Carpentier und Malin schütteln verständnislos den Kopf. Trouvaille greift ein. „Das meinen Sie doch wohl nicht im Ernst, Pierre?“ Er ist sichtlich empört. D’Aquitaine erklärt nun kleinlaut, dass so etwas ja immerhin denkbar sei, und dass gleiches Recht für alle in dieser heiklen Frage gelten müsse. Die anfänglich freundliche Stimmung ist jetzt wie weggeweht. „Nein, Monsieur Trouvaille“, wendet sich Jerôme an den Kon­zern­chef, „ich stimme Monsieur d’Aquitaine ausdrücklich zu. Man kann mich nicht ausschließen, und ich möchte auch keine Sonder­rolle spielen. Beziehen Sie mich bitte in alle Überlegungen und Schlussfolgerungen mit ein.“ Trouvaille lächelt Jerôme zu, wirkt er­leichtert und schlägt vor, das Gespräch hier kurz zu unterbrechen, um sich beim Imbiss und einem Gläschen exquisiten Weins zu be­ruhigen. Sein Vorschlag wird dankbar angenommen. Man steht am Buffet, in einer Hand ein Glas. Alle haben sich mit den Appetithäppchen versorgt und kauen. Es wirkt, als wollten sie sich den Mund verstopfen, um nicht weiter über die vorangegan­genen Äußerungen zu sprechen. Wie immer steht Dr. Malin ein we­nig abseits, nun aber auch d’Aquitaine. Nach der Pause folgt eine intensive und sachliche Diskussion, an deren Ende zwei Be­schlüsse stehen: Man wird einen externen Er­mittler beauftragen, die Informationslücke zu finden. Jeder der Teil­nehmer an der da­maligen Sitzung - das gilt auch für Trouvaille und Jarcol - wird die­ser Person Rede und Antwort stehen und seine Re­cherchen unter­stützen.

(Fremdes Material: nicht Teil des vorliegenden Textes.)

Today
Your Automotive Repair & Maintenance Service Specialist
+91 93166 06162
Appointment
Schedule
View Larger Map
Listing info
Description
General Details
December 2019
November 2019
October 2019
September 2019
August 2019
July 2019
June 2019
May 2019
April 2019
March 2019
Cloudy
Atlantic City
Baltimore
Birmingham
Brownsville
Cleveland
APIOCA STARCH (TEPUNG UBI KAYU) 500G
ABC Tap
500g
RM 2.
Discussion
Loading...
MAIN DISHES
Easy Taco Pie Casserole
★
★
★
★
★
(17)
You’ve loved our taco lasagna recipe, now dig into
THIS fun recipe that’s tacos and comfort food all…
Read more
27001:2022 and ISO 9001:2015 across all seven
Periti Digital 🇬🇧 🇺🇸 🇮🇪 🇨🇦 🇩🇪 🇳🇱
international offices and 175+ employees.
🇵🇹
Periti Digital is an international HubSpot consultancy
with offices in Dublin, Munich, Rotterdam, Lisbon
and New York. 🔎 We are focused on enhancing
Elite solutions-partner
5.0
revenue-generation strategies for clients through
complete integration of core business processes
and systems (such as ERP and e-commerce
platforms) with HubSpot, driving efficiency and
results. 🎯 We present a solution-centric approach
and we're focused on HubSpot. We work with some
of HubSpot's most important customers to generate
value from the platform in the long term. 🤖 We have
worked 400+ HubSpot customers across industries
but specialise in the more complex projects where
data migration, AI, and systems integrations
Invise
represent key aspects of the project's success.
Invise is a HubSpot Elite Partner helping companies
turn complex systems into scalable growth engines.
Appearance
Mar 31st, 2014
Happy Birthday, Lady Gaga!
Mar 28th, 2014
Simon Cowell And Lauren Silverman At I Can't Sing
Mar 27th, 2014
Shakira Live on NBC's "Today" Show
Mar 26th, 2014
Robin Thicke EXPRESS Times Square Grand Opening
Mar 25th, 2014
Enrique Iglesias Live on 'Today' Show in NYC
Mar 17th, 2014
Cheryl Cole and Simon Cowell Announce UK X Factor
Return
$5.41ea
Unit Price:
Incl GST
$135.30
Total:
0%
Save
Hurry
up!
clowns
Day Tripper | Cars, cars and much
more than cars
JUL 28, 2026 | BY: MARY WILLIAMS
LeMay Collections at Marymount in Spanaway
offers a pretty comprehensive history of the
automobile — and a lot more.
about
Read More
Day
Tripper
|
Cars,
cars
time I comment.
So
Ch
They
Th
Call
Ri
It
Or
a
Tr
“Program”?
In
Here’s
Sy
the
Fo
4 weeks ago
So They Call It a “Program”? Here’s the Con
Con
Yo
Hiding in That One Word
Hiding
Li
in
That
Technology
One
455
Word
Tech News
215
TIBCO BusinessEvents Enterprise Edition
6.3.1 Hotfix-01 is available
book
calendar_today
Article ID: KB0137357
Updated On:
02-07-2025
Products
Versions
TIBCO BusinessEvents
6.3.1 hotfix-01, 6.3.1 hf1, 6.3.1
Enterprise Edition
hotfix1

Die Ergebnisse wird er so schnell wie mög­lich, spätestens bis zum Monatsende dem Konzernchef vortragen. Weiterhin will man die Sicherheitsbedingungen aller Laboratorien des Konzerns überprüfen. Dies betrifft sowohl das Personal, als auch die techni­schen Einrichtungen. Ein entsprechender Auftrag geht an Carbeau und Carpentier. Sie werden ein Team aus ihren Mitarbeitern bilden, das diese Aufgabe übernimmt. Die Gruppe ist dem Firmenchef direkt unterstellt und nur diesem gegenüber ver­antwortlich.

Es ist Nachmittag, als die Konferenz beendet wird. Trouvaille spricht mit Jerôme noch kurz unter vier Augen. Zu seinem Schutz bietet er ihm noch einmal alle notwendigen Unterstützungen an. Er übergibt ihm seine private Telefonnummer und E-Mail-Adresse, damit sich Jerôme an ihn wenden kann, wenn es erforderlich ist.

„Wie kann ich Sie im Notfall erreichen?“, fragt er abschließend. „Hier ist meine neue Handynummer, rufen Sie dort an, und ich wer­de mich umgehend bei Ihnen melden“, erklärt Jerôme und schreibt die Nummer seines geheimen Handys auf ein Blatt Papier, das er dem Konzernchef übergibt. Der wünscht ihm noch viel Glück und beide verabschieden sich.